Ces surcoûts ont une incidence regrettable sur les crédits d’équipement et sur les moyens alloués à la formation et à la préparation des forces. Or la formation en amont doit être au cœur de notre politique de prévention et d’accompagnement de nos partenaires.

Les multiples retards et reports subis par les programmes d’équipement affectent directement les troupes engagées à l’étranger. Il est également nécessaire de garder à l’esprit que l’armée française intervient dans des zones où les conditions climatiques et environnementales sont extrêmes et mettent à rude épreuve le matériel. Nous devons donc encourager la recherche pour adapter celui-ci.
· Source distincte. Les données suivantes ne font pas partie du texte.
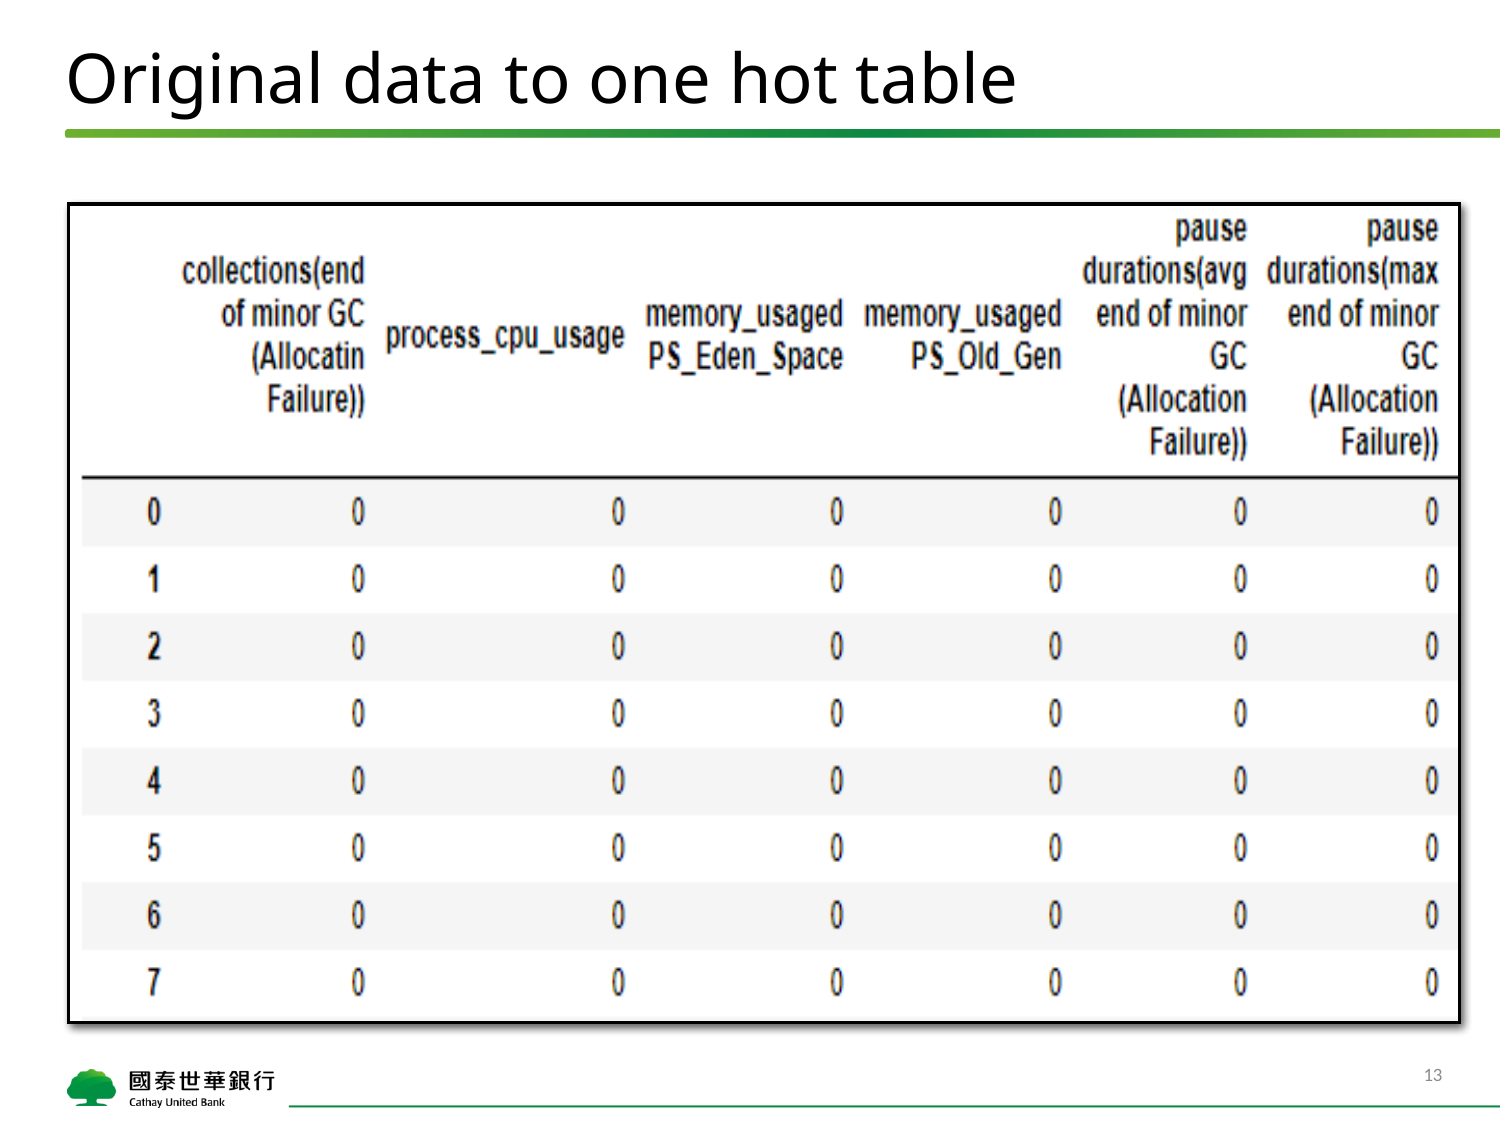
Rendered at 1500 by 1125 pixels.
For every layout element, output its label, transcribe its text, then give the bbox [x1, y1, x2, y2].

picture [67, 1069, 1500, 1108]
picture [64, 129, 1500, 138]
slide_number 13 [1120, 1044, 1458, 1105]
picture [70, 205, 1458, 1021]
title Original data to one hot table [50, 35, 1421, 128]
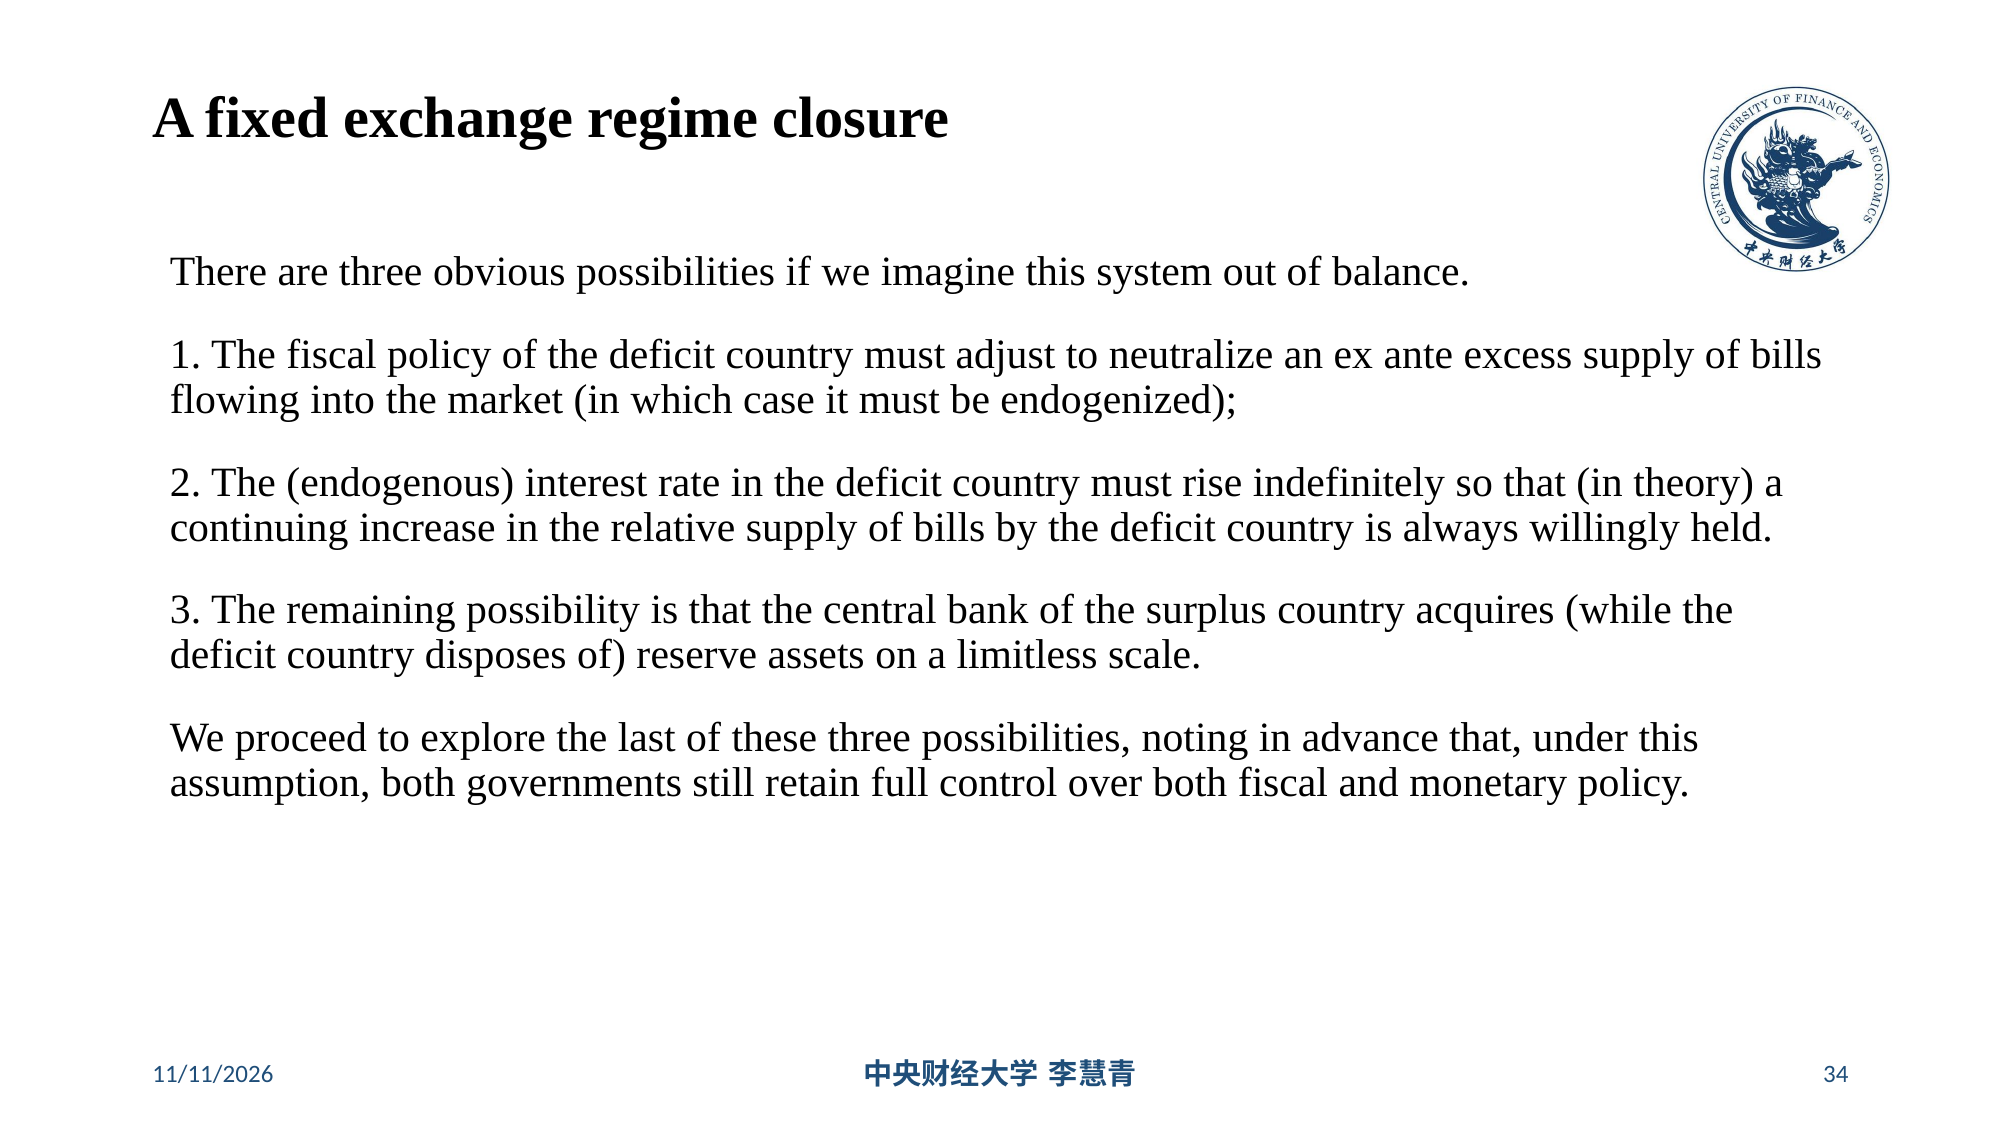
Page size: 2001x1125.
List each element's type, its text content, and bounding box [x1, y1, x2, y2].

En ce sens, l’existence et le développement d’une flotte héliportée moderne, efficace, et facile à déployer doivent être une priorité.

En outre, si la baisse actuelle des cours du pétrole est une bonne nouvelle d’un point de vue budgétaire pour le ministère de la défense, elle ne doit pas nous empêcher de poursuivre nos efforts en faveur d’une transition énergétique de l’armée. Le chef d’état-major, le général de Villiers, déclarait encore voilà peu devant la commission des affaires étrangères que les coûts de l’énergie et des fluides représentaient 40 % des dépenses de défense. Il est clair, monsieur le ministre, que nous ne pouvons pas faire l’économie d’une transition énergétique de l’armée.

Plus globalement, l’ensemble des moyens techniques de projection doivent contribuer à renforcer nos capacités en matière de génie écologique. Ces outils sont essentiels dans la mesure où nos forces armées sont de plus en plus amenées à intervenir sur le terrain à des fins de protection des populations, lors de catastrophes naturelles, industrielles, ou encore humanitaires.

Mes chers collègues, il est essentiel de comprendre que les risques environnementaux vont devenir l’un des principaux postes d’intervention. La compétition internationale pour les ressources naturelles nous oblige en effet à adapter nos missions.

L’exemple de la marine est particulièrement révélateur. À l’heure actuelle, les moyens sont largement contraints et nous ne sommes plus en mesure de répondre aux objectifs que nous nous fixons. Dans leur rapport d’information de 2012 intitulé Maritimisation : la France face à la nouvelle géopolitique des océans, mes collègues Jeanny Lorgeoux et André Trillard affirment : « on assiste aujourd’hui avec la mondialisation et la raréfaction des ressources terrestres à une transformation de la géopolitique des océans. »

Notre pays dispose d’un espace maritime couvrant plus de onze millions de kilomètres carrés, soit le deuxième au monde. La présence maritime française est donc une priorité, afin de lutter contre la pêche illicite, non déclarée et non réglementée, contre la piraterie et contre le braconnage. Ces activités déstabilisent nos marchés locaux et contribuent à la dégradation de l’environnement.

La question environnementale n’est plus accessoire ; elle revêt même une dimension stratégique essentielle. C’est pourquoi il est indispensable de renforcer notre armée pour en tenir compte.

Monsieur le ministre, pour l’ensemble de ces raisons, le groupe écologiste s’abstiendra lors du vote des crédits de la mission « Défense », dans une démarche qui se veut constructive. (Applaudissements sur les travées du groupe socialiste et du groupe CRC.)